A Study to Assess Adverse Events and Change in Disease Activity Comparing Oral Upadacitinib to Subcutaneous Dupilumab in Children From 2 to Less Than 12 Years of Age With Moderate to Severe Atopic Dermatitis (Start Up)

A minimum weight of 10 kg and weight and height > 5th percentile for their age according to local standard growth charts at the Baseline Visit.

Atopic Dermatitis (AD), according to Hanifin and Rajka criteria, with onset of symptoms at least 6 months prior to Baseline.

Eczema Area and Severity Index (EASI) score ≥ 16; vIGA-AD score ≥ 3 (Note: In countries where dupilumab is only approved for severe AD, subjects to be included in the Randomized Cohort should have severe AD [vIGA-AD = 4]); ≥ 10% Body Surface Area of AD involvement at the Baseline Visit; and Baseline weekly average of daily Worst Itch Scale (WIS) or Worst Scratch/Itch numerical rating scale (WSI-NRS) ≥ 4.

Participant must satisfy at least one of the following criteria (Note: More than 1 criterion may apply to an individual participant.
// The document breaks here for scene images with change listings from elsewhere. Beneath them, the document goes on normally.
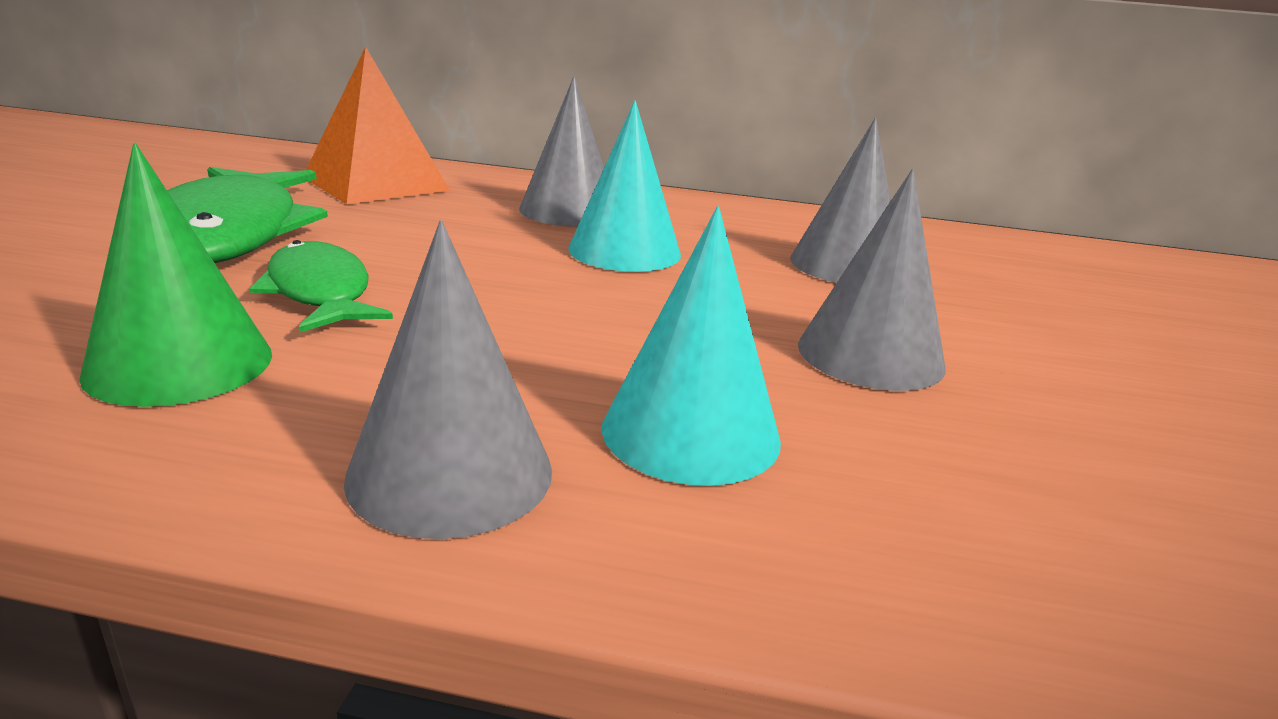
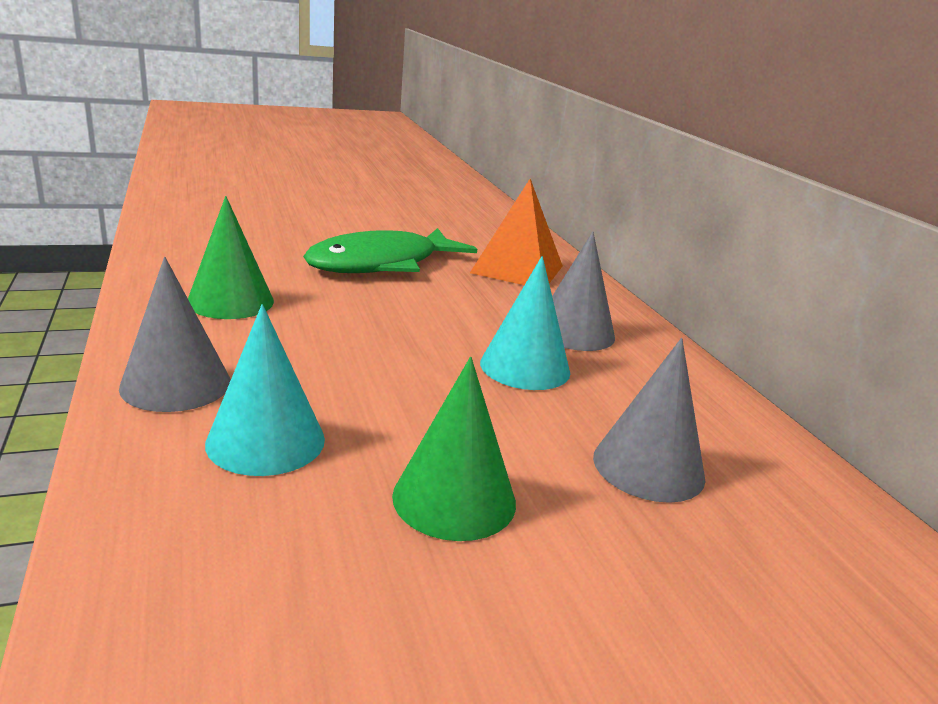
camera: 60 degrees right, 0 degrees up
green fish [249,240,393,333] -> none
grey cone [798,169,946,391] -> green cone [392,357,516,541]

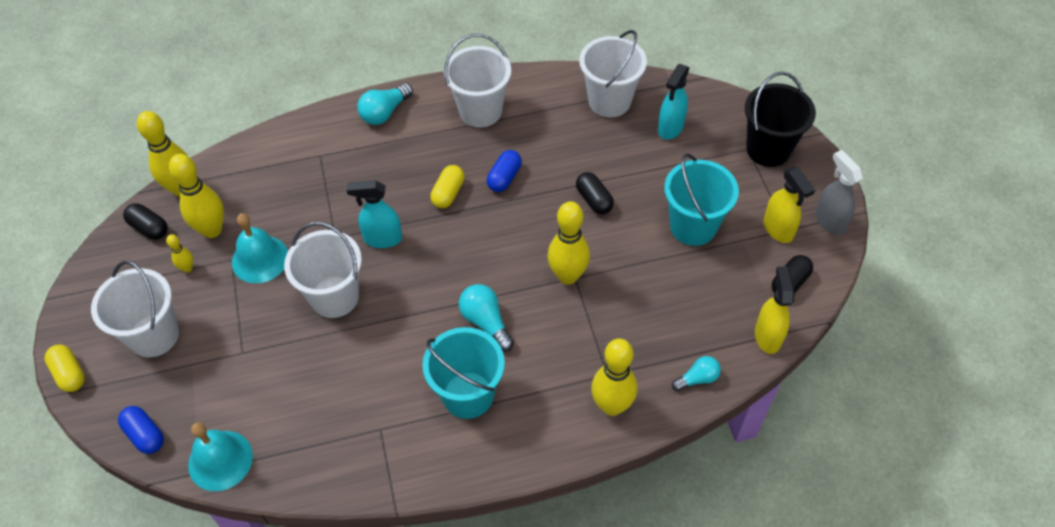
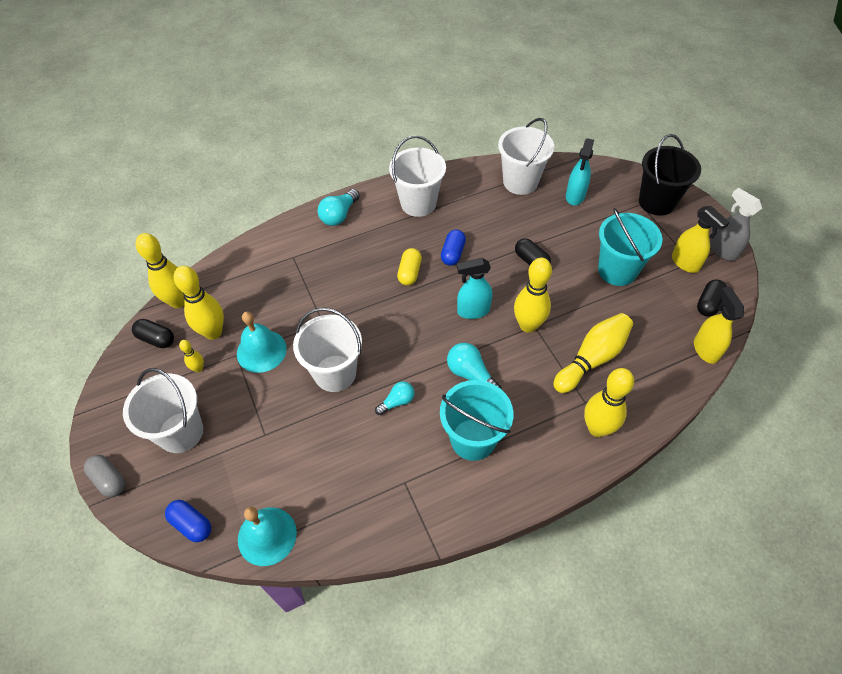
camera: 10 degrees left, 0 degrees up
yellow capsule [44,345,85,392] -> grey capsule [84,455,125,497]
turquoise spray bottle [346,180,402,248] -> turquoise spray bottle moved to [457,258,492,319]
turquoise light bulb [672,356,721,391] -> turquoise light bulb moved to [375,381,414,415]
none -> yellow bowling pin [553,313,633,393]

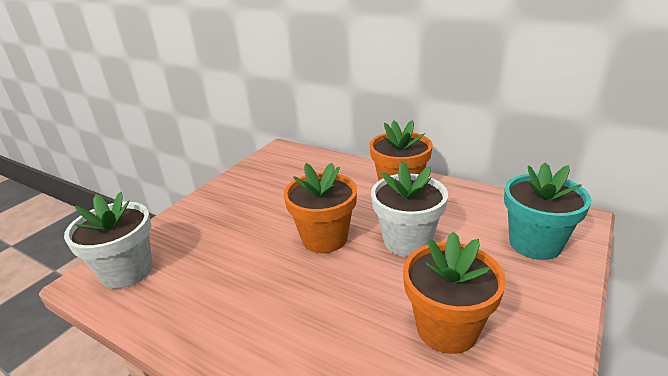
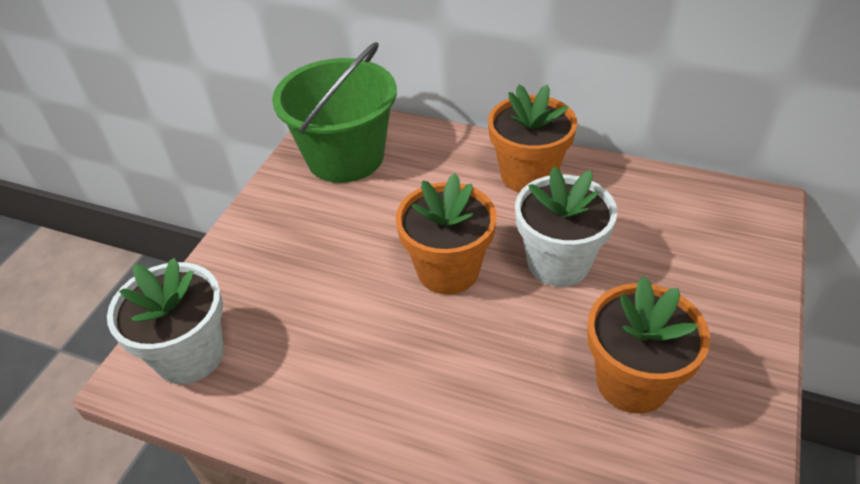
camera: 10 degrees left, 15 degrees up
turquoise flower pot [504,163,591,260] -> none
none -> green bucket [272,42,397,183]

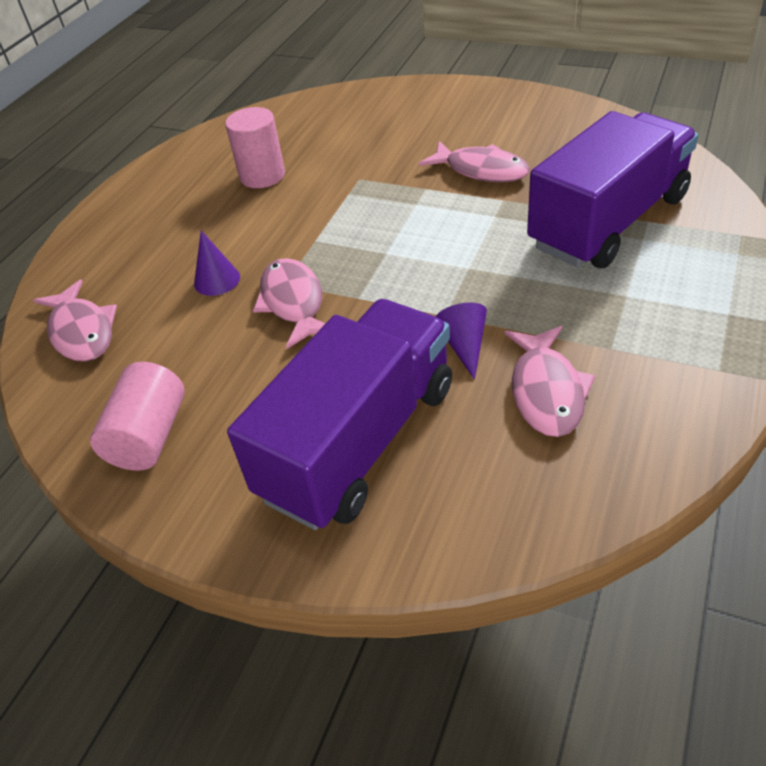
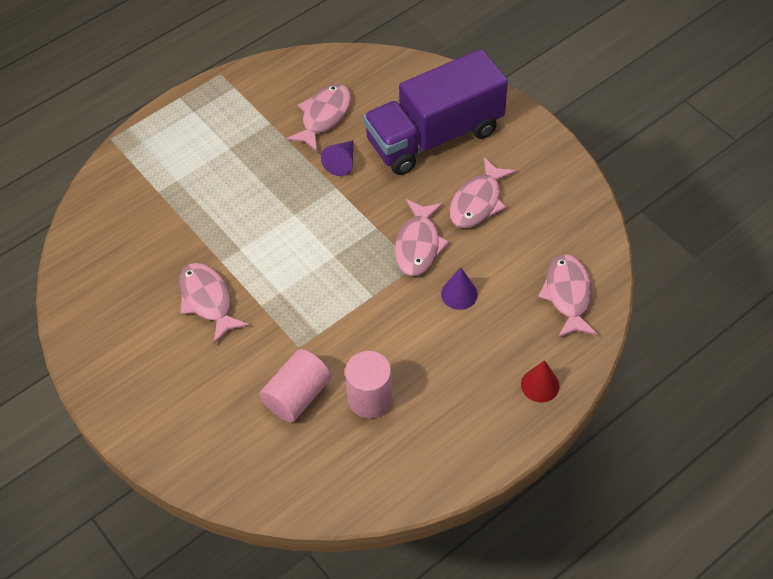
camera: 155 degrees left, 10 degrees up
pink cylinder [90,362,185,471] -> pink cylinder moved to [260,349,331,423]
purple truck [527,111,698,268] -> none
none -> pink fish [450,157,517,228]
none -> red cone [521,360,559,402]

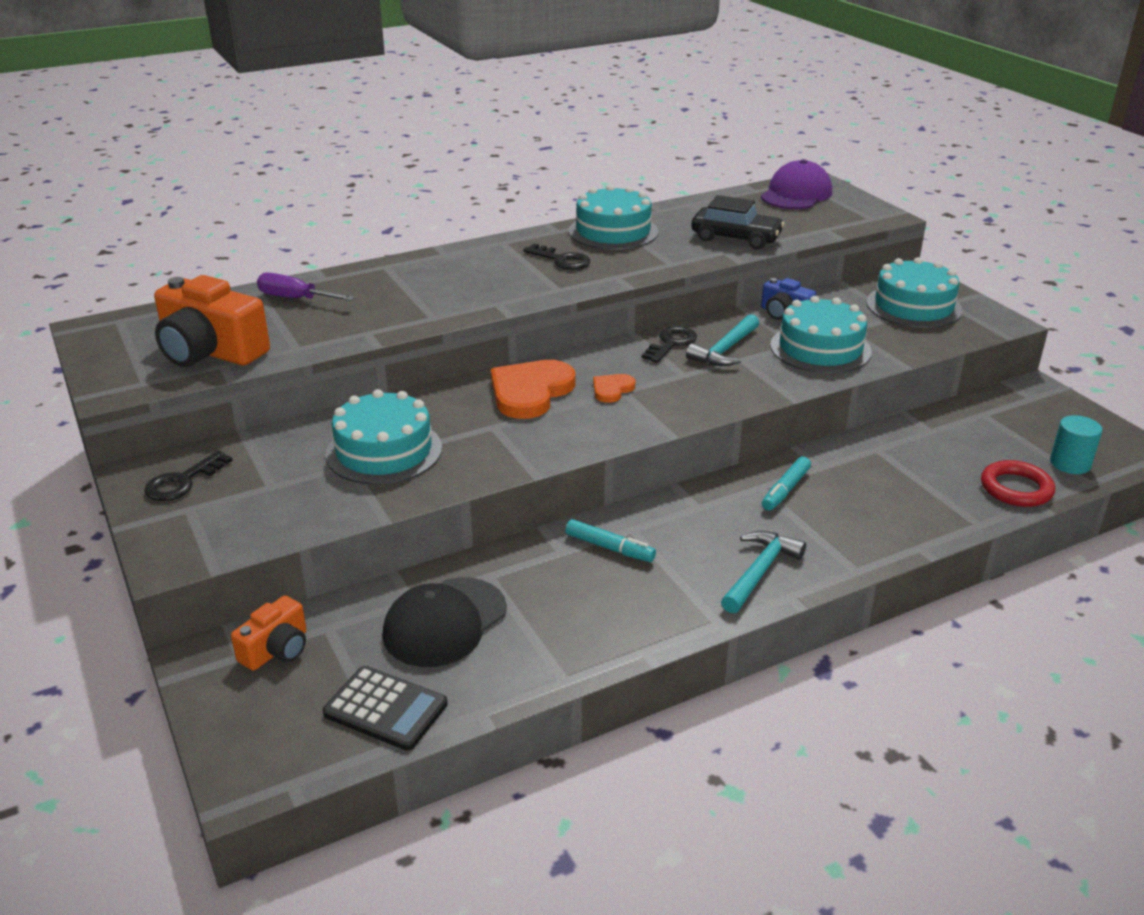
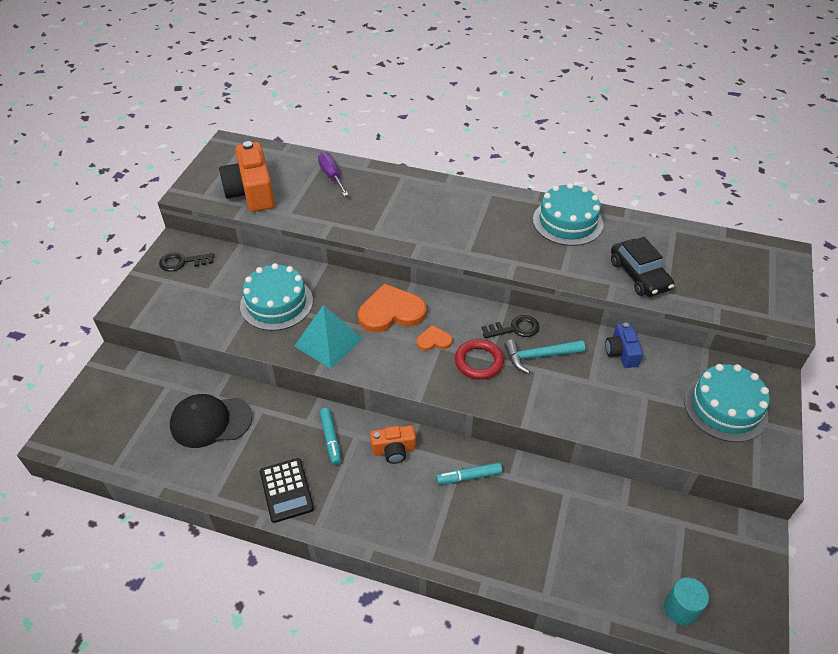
camera: 45 degrees right, 15 degrees up
orange camera [231,596,306,671] -> orange camera moved to [370,425,416,464]
black calculator [323,666,448,751] -> black calculator moved to [260,458,314,523]
black key [523,244,590,270] -> none
turquoise hammer [721,531,806,614] -> none
purple cap [760,159,832,209] -> none
turquoise cake [770,296,872,373] -> none
red ring [981,460,1055,507] -> red ring moved to [455,339,504,380]
none -> turquoise pyramid [294,305,363,369]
All applicable criteria for each individual participant should be reported):

To be included in the Randomized Cohort (Note: Participants must have severe AD [vIGA-AD = 4] in countries where dupilumab is approved only for severe AD.):

1. [For all countries except US] Documented history of inadequate response or intolerance to TCS and/or TCI OR for whom use of one or more of these topical treatments is medically inadvisable (e.g., high disease burden, Scoring Atopic Dermatitis (SCORAD) > 50, EASI score > 21, or vIGA-AD > 3).
2. For dupilumab-naïve participants: History of inadequate response to a systemic therapy for AD other than dupilumab or oral corticosteroids or for whom the available systemic treatments are otherwise medically inadvisable (e.g., because of important side effects or safety risks).
3. History of inadequate response to 2 or more courses of oral corticosteroid therapy given for ≥ 14 days within 6 months prior to Screening or history of oral corticosteroid rebound, defined as recurrence of AD symptoms within 4 months after its discontinuation.
4. For dupilumab-exposed participants: Prior exposure to dupilumab without documented history of inadequate response or intolerance (i.e., discontinuation of dupilumab for a non-medical reason, such as, but not limited to, non-coverage or loss of coverage for the drug by health insurance, or other logistic challenges [not safety- or efficacy-related] precluding the participants continued access to dupilumab).

To be included in the Dupi-IR/Dupi-Medically Inadvisable Cohort:

• Previous inadequate response or intolerance to dupilumab OR
• Dupilumab is medically inadvisable (e.g., allergy to a component of dupilumab, etc.) AND a documented history of inadequate response or intolerance to TCS and/or TCI.

Current or past history of other active skin diseases (e.g., psoriasis or Netherton syndrome or lupus erythematosus) or skin infections (bacterial, fungal, or viral) requiring systemic treatment within 4 weeks of the Baseline Visit or which would interfere with the appropriate assessment of AD lesions.

Have used topical treatments for AD (except for topical emollient treatments) including but not limited to TCS, TCI, or topical phosphodiesterase type 4 (PDE-4) inhibitors, within 7 days of the Baseline Visit or any the following prohibited concomitant AD treatments within the specified timeframes below prior to the Baseline Visit:

• Systemic therapy for AD, including but not limited to corticosteroids, methotrexate, cyclosporine, azathioprine, PDE-4 inhibitors, interferon-γ, and mycophenolate mofetil within 4 weeks;
• Dupilumab within 8 weeks;
• Targeted biologic treatments (other than dupilumab) within 5 half-lives (if known) or within 12 weeks, whichever is longer;
• Phototherapy treatment, laser therapy, tanning booth, or extended sun exposure that could affect disease severity or interfere with disease assessments within 4 weeks.

Known history of retinal detachment, previous cataract surgery, previous significant ocular trauma, or a known congenital ocular abnormality.

For Randomized Cohort: diagnosed active parasitic infection; suspected or high risk of parasitic infection, unless clinical and (if necessary) laboratory assessment have ruled out active infection before randomization.